Asymptotic distributions of four linear hypotheses test statistics under generalized spiked model
Zhijun Liu, Jiang Hu, Zhidong Bai, Zhihui Lv
TL;DR
The paper advances high-dimensional hypothesis testing by establishing a central limit theorem for linear spectral statistics under a generalized spiked covariance model, allowing spiked eigenvalues to be either bounded or diverging. It then derives asymptotic distributions for four classical linear-test statistics—Wilks' $U$, Lawley-Hotelling $W$, Bartlett-Nanda-Pillai $V$, and Roy's largest root $R$ (the latter used for comparison)—using Taylor expansions to handle complex test functions. The results are complemented by explicit asymptotic means and variances that incorporate spike structure and bulk behavior, as well as asymptotic power functions illustrating when each test is most powerful relative to Roy's root.
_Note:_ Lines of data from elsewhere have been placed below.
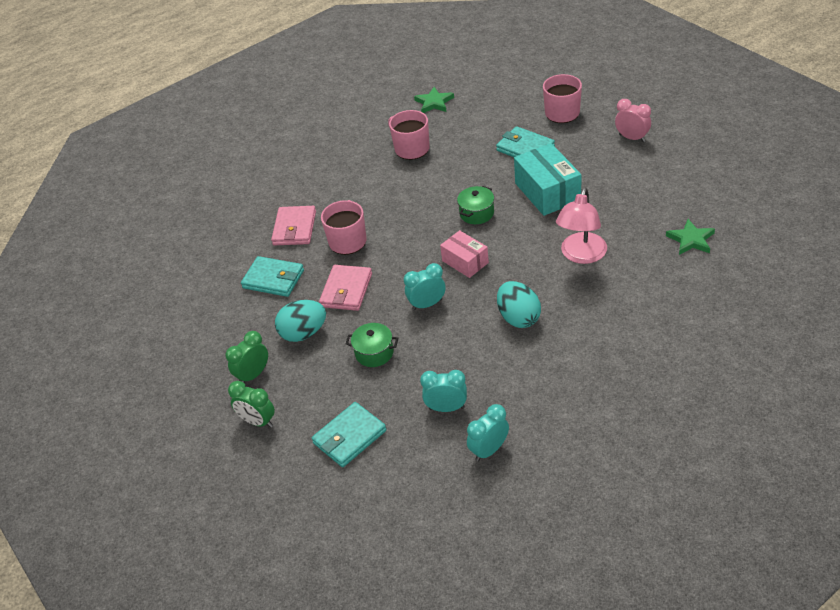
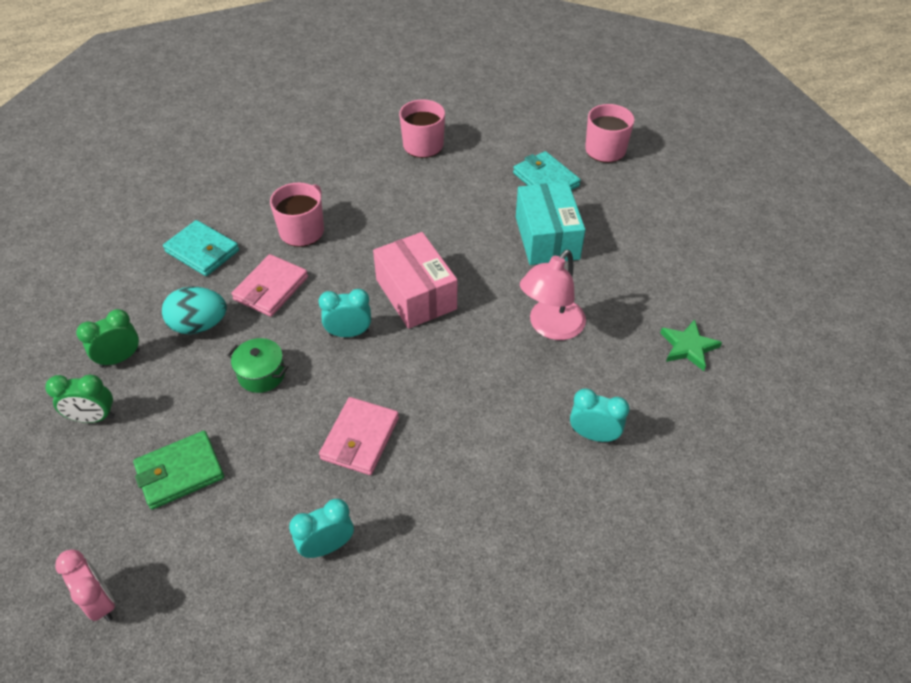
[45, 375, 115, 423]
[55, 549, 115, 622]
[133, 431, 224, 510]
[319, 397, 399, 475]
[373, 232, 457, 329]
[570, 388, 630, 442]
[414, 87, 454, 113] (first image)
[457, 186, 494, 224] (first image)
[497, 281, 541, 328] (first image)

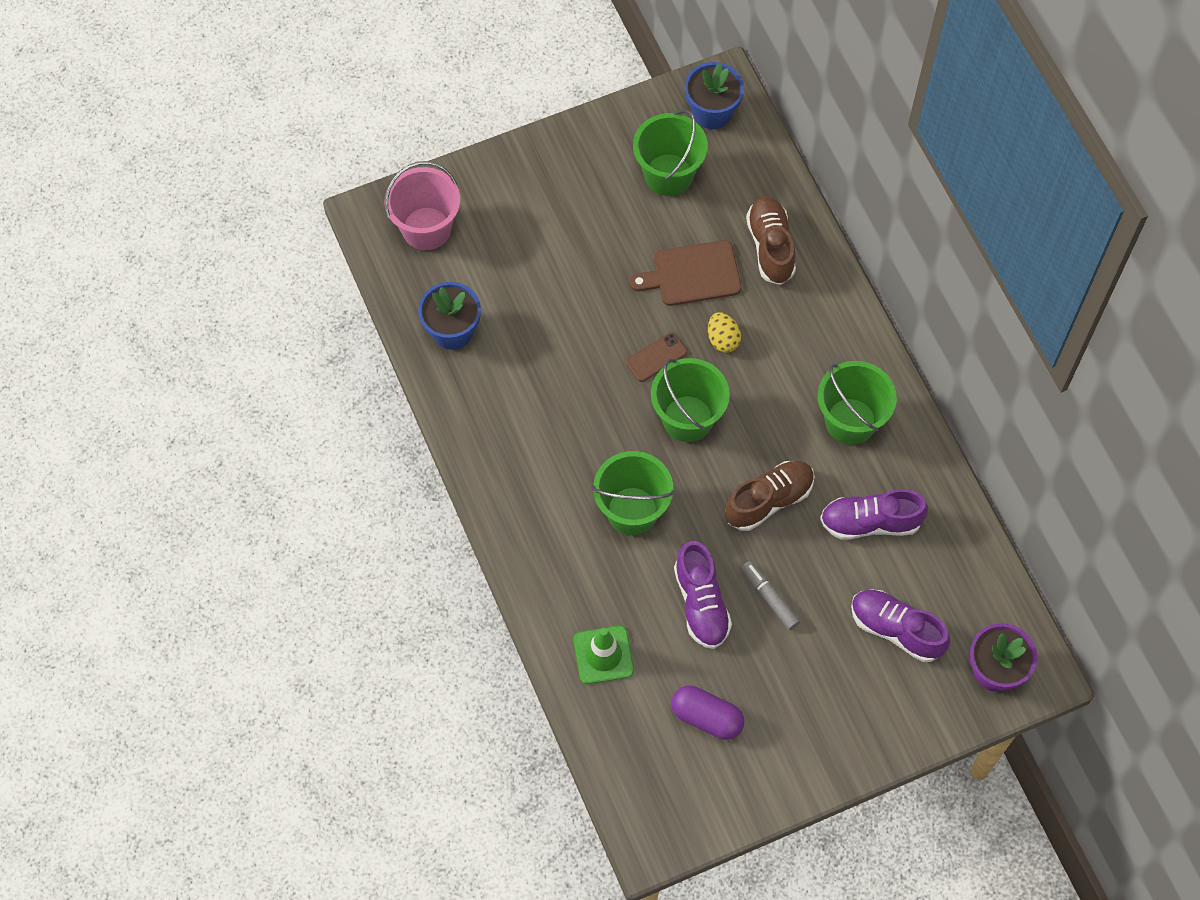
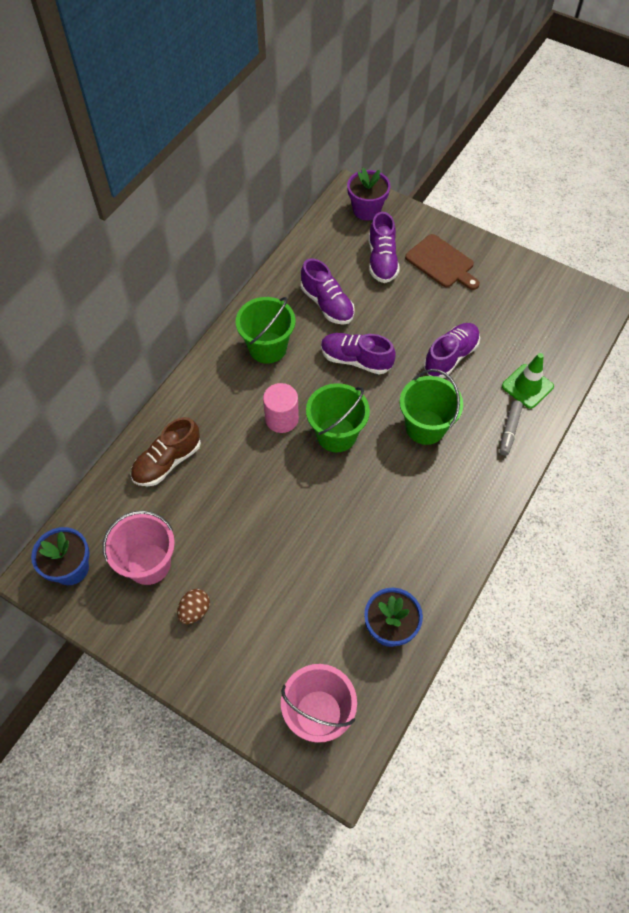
[103, 511, 175, 585]
[177, 589, 210, 624]
[263, 383, 299, 433]
[321, 333, 396, 375]
[405, 234, 480, 290]
[499, 400, 523, 455]
[626, 332, 687, 382] (first image)
[671, 686, 744, 740] (first image)
[708, 312, 741, 353] (first image)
Numerical simulations validate the theoretical approximations under several covariance models and distributions, highlighting the practical relevance for high-dimensional inference in applications with possibly unbounded population spectra.
Abstract
In this paper, we establish the Central Limit Theorem (CLT) for linear spectral statistics (LSSs) of large-dimensional generalized spiked sample covariance matrices, where the spiked eigenvalues may be either bounded or diverge to infinity. Building upon this theorem, we derive the asymptotic distributions of linear hypothesis test statistics under the generalized spiked model, including Wilks' likelihood ratio test statistic U, the Lawley-Hotelling trace test statistic W, and the Bartlett-Nanda-Pillai trace test statistic V. Due to the complexity of the test functions, explicit solutions for the contour integrals in our calculations are generally intractable. To address this, we employ Taylor series expansions to approximate the theoretical results in the asymptotic regime. We also derive asymptotic power functions for three test criteria above, and make comparisons with Roy's largest root test under specific scenarios. Finally, numerical simulations are conducted to validate the accuracy of our asymptotic approximations.